#### [EXCERPT TO READ]
______
This is an excerpt from The Deep Water Leaf Society: Harnessing the Transformative Power of Grief (copyright 2008, Claire M. Perkins. All Rights Reserved.)
from chapter 13: Voices from the Big Wave
Between funeral arrangements and a steady stream of visitors, some weeks passed before I got around to dialoguing with The Big Wave collage images.
The process of journaling dialogue with images involves writing with both hands. My dominant hand, the one I normally write with, speaks for my conscious self and asks questions of the images. My non-dominant hand answers the questions, speaking for the image.
It is an amazing process that works because the non-dominant hand has direct access to the right hemisphere of the brain, where intuition, emotion and spiritual connection reside. It was an awkward process at first. Once I got used to it and allowed the non-dominant hand to just write, uncensored by the critical voice or the logic of the left brain, I found that amazing insights would arise.
I sat down to dialogue with the images in the Big Wave collage toward the end of May, several weeks after Cameron’s death. I was wiped out, emotionally and physically. I was searching for answers to that unanswerable question, “Why?” It took me two days, several days apart, to dialogue with each and every image in the collage. The messages they gave me were profound and brought me much needed peace and healing.
______
#### [Collection entries]
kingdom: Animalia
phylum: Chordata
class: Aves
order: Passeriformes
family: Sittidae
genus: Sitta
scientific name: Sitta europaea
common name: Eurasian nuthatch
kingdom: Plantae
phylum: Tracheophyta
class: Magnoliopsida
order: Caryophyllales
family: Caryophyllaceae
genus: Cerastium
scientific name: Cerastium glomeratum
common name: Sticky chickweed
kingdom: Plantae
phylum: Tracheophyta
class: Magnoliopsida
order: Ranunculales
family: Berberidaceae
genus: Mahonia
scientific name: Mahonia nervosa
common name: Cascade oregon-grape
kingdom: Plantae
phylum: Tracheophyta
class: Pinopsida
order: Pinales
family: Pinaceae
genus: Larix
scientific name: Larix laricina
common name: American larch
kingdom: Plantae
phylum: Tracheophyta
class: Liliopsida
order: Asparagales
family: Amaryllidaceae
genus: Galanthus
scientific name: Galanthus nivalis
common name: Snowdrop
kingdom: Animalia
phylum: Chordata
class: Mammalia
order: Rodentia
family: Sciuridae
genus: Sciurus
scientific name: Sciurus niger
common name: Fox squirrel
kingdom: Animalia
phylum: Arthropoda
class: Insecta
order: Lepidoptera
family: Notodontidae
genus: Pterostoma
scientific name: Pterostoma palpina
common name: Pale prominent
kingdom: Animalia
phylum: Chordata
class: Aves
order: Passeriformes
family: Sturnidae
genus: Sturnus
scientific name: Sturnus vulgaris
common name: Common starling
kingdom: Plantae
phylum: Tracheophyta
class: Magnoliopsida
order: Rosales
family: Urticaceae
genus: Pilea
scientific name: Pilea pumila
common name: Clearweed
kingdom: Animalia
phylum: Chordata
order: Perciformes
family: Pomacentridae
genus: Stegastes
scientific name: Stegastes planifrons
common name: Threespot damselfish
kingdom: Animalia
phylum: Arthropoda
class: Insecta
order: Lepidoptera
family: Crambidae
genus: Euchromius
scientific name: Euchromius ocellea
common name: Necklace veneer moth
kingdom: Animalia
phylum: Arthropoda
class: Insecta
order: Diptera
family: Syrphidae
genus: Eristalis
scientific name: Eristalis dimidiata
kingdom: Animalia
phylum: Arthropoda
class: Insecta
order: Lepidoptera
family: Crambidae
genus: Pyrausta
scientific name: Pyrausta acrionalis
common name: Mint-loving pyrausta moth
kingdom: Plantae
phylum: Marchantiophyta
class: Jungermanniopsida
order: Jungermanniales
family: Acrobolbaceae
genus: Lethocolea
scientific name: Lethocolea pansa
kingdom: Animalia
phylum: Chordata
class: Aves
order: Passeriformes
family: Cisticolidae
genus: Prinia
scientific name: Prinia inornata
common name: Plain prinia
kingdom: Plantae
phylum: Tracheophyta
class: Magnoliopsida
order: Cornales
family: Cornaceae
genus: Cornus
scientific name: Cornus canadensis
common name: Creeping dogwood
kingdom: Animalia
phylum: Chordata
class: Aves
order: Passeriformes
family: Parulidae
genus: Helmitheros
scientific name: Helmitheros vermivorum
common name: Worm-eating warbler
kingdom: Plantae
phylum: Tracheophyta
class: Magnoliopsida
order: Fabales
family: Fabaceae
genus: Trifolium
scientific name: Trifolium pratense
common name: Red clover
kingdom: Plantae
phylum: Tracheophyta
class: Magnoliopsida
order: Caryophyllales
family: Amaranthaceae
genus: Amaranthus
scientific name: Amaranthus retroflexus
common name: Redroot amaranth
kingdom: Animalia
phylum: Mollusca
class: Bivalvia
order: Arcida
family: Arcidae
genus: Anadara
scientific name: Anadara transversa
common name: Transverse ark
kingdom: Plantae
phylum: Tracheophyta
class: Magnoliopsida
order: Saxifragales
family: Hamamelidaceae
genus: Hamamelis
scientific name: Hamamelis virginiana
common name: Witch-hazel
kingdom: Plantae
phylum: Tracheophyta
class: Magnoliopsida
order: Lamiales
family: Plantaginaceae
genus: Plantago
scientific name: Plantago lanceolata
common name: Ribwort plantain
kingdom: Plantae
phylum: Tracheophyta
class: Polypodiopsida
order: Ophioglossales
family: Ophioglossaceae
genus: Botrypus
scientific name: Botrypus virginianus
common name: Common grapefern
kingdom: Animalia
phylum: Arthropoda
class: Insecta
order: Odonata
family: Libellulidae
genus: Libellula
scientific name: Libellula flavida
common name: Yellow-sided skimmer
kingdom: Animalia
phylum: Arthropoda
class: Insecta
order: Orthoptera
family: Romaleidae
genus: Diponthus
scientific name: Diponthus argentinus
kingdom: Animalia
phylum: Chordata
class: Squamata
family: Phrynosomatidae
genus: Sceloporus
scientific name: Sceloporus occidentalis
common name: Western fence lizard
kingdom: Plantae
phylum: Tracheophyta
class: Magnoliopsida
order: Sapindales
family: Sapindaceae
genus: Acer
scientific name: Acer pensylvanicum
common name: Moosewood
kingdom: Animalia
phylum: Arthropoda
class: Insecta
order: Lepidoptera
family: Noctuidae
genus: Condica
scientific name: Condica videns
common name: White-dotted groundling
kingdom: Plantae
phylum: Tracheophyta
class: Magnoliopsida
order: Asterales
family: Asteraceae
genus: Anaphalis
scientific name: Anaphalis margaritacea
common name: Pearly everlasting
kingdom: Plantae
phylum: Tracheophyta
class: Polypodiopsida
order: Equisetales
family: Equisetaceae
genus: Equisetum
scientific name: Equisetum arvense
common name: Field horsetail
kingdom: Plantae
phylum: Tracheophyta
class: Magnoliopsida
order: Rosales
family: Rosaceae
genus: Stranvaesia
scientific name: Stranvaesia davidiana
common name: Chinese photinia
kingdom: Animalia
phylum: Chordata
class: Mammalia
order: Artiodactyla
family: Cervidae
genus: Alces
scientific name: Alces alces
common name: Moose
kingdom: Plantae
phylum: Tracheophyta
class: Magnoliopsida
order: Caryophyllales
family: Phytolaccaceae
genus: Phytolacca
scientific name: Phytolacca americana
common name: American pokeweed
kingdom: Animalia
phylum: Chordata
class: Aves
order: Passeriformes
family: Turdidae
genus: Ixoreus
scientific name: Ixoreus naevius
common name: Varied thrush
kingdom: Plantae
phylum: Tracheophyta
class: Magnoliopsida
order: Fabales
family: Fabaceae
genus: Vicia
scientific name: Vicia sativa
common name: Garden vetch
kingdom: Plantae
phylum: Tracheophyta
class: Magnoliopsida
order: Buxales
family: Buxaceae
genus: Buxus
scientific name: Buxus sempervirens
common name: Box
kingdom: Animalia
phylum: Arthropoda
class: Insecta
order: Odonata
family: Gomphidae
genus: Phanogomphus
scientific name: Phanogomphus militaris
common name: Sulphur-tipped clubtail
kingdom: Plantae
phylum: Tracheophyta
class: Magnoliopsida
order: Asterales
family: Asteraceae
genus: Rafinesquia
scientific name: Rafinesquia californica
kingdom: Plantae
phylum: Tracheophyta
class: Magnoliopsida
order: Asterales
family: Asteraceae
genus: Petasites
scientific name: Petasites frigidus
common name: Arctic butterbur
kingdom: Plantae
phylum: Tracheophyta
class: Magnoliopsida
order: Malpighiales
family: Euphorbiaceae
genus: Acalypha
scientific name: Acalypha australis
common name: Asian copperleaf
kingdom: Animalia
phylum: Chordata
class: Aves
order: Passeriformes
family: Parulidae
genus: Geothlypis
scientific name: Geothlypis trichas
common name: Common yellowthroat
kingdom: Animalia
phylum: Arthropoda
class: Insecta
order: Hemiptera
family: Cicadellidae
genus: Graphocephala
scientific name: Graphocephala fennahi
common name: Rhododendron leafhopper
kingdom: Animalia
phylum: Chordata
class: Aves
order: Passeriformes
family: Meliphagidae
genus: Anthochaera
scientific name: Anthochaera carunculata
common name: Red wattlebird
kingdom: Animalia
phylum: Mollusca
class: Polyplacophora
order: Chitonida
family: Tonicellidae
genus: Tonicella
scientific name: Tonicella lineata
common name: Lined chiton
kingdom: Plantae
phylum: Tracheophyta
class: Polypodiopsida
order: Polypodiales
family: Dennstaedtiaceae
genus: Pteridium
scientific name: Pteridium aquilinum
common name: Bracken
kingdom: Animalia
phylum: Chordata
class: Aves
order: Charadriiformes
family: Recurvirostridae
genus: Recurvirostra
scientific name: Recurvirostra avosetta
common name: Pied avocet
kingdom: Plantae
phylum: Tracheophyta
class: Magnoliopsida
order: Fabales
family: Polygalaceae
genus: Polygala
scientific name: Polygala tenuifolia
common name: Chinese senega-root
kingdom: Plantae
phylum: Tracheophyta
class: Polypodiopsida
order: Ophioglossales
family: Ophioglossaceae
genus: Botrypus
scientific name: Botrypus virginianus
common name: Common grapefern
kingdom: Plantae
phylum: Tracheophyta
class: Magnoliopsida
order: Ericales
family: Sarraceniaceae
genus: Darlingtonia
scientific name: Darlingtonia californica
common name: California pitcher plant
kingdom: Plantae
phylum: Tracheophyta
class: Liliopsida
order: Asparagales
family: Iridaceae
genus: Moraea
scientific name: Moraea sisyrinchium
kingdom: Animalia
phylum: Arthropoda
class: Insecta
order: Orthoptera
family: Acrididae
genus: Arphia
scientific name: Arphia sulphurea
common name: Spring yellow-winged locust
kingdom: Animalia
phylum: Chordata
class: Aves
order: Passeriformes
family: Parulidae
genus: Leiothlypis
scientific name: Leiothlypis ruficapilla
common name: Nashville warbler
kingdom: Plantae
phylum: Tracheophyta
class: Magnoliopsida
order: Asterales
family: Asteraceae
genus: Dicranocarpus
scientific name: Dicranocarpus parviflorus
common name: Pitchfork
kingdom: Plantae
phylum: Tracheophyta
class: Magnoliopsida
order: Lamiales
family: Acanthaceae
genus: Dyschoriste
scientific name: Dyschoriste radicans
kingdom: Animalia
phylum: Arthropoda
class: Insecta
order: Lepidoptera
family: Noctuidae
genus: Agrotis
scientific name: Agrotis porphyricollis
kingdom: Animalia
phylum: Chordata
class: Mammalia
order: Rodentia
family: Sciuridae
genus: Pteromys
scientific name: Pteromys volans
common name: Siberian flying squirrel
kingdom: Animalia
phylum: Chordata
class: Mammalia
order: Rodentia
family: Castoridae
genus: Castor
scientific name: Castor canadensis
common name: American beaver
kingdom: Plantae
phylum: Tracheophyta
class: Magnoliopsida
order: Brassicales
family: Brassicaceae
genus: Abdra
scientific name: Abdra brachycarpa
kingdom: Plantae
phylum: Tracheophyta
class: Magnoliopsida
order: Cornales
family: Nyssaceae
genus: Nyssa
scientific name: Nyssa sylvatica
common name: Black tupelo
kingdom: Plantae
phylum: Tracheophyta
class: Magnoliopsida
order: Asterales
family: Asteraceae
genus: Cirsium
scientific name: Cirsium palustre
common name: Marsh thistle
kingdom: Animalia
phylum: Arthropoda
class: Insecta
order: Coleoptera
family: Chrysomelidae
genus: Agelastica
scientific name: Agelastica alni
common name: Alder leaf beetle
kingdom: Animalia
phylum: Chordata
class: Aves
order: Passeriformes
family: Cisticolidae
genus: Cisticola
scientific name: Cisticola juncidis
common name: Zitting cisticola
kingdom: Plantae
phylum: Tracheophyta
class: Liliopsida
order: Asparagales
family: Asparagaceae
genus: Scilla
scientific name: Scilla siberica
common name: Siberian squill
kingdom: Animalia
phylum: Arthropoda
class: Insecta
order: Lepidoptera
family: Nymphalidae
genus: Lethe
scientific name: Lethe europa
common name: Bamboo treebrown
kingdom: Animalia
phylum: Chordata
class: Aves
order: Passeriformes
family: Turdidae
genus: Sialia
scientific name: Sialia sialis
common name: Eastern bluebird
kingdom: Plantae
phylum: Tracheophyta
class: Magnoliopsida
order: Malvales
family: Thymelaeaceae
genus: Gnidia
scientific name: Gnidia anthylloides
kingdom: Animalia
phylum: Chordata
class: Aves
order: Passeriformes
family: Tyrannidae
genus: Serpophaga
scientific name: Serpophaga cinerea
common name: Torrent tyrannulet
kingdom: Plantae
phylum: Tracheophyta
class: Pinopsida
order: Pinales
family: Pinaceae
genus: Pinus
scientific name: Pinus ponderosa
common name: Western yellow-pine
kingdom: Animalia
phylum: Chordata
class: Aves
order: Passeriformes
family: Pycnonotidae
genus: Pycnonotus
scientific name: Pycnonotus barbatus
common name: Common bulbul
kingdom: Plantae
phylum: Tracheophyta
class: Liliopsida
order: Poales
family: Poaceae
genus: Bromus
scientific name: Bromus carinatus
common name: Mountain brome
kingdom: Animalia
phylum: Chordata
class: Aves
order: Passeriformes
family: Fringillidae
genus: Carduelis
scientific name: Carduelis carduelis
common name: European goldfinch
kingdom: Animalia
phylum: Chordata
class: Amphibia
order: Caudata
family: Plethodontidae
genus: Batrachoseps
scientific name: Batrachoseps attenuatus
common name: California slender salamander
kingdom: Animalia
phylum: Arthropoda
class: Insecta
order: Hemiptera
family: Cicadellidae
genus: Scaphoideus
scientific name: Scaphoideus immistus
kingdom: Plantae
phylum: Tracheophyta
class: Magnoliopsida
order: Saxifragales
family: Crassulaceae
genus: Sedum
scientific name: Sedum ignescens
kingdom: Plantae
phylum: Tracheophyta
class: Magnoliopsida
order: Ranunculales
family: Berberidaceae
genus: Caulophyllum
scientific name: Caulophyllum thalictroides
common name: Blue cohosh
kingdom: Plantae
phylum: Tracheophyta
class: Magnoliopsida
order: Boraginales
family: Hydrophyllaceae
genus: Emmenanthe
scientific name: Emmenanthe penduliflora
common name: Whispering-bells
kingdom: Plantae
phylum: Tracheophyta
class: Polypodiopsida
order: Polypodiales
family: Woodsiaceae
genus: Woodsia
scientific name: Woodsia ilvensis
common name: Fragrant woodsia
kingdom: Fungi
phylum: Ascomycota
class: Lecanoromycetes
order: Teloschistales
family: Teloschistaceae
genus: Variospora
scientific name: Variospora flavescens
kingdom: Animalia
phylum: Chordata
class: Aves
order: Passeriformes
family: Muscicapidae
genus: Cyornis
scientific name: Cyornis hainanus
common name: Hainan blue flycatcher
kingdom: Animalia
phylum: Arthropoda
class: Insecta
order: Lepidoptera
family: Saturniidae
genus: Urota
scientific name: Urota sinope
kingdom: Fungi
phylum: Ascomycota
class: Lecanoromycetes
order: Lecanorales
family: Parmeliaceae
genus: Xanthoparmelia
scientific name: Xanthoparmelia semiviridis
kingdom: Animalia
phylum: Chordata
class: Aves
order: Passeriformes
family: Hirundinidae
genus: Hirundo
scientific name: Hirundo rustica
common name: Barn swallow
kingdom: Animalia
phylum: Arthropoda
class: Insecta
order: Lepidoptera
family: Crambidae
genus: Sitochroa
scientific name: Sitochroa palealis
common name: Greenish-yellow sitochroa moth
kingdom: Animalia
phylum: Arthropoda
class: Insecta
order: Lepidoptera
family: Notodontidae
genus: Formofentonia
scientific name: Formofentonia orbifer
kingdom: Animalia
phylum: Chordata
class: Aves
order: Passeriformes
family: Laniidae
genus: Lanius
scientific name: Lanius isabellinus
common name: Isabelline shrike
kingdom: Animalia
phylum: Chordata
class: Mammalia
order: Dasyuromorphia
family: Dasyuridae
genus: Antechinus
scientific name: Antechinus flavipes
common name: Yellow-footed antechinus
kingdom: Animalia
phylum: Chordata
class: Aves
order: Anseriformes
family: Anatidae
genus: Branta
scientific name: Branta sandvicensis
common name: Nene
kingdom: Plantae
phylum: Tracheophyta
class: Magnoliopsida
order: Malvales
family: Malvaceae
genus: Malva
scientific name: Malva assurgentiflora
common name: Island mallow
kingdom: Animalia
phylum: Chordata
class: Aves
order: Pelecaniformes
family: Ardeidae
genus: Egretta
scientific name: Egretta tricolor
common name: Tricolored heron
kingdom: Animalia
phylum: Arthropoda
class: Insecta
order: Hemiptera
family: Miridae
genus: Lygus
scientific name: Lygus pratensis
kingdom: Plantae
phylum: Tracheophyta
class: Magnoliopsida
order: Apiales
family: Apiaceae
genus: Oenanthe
______
#### [CHALLENGES]
A - Does each statement agree with the excerpt about dialoguing with collage images? Answer yes or no for each, and quote the deciding words of the excerpt. (i) The dominant hand answers the questions and speaks for the image. (ii) Dialoguing with every image in the collage took two days. (iii) The process felt natural from the start.
B - In the excerpt about dialoguing with collage images, which hemisphere of the brain does the non-dominant hand have direct access to?
C - Reproduce the passage of the excerpt about dialoguing with collage images that opens with the words containing "The process of" and closes with "for the image.".

#### [EXERCISE RESPONSES]
A -
(i) No: "My non-dominant hand answers the questions, speaking for the image."
(ii) Yes: "It took me two days, several days apart, to dialogue with each and every image in the collage."
(iii) No: "It was an awkward process at first."

B - The right hemisphere, where intuition, emotion and spiritual connection reside.

C -
The process of journaling dialogue with images involves writing with both hands. My dominant hand, the one I normally write with, speaks for my conscious self and asks questions of the images. My non-dominant hand answers the questions, speaking for the image.